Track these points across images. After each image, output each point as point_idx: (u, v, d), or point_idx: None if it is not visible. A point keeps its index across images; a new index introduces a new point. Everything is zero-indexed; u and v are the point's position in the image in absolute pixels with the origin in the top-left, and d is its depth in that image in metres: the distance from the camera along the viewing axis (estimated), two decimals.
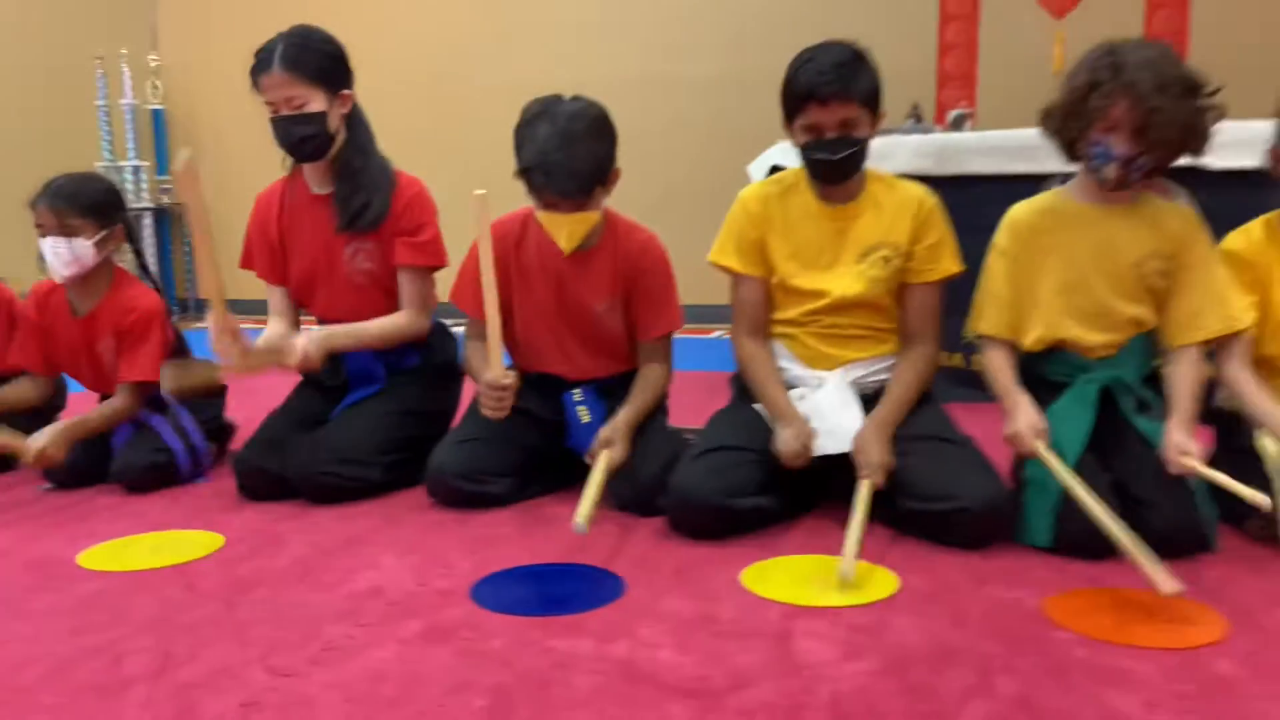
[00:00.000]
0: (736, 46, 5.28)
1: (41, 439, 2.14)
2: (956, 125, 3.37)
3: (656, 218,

* **Your task**
The records above are to be repeated word for word, with the pictures omitted.

* **Result of this task**
Track these points across images. After each image, output each point as point_idx: (u, v, d), or point_idx: None if it is not visible. A point keeps its index across images; a new index introduces a new point. Everything is zero-indexed; u and v are the point's position in the image in absolute pixels with the origin in the top-left, and d is its depth in that image in metres: the distance from the camera along the viewing axis (estimated), two decimals.
[00:00.000]
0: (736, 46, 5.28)
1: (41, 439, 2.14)
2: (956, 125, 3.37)
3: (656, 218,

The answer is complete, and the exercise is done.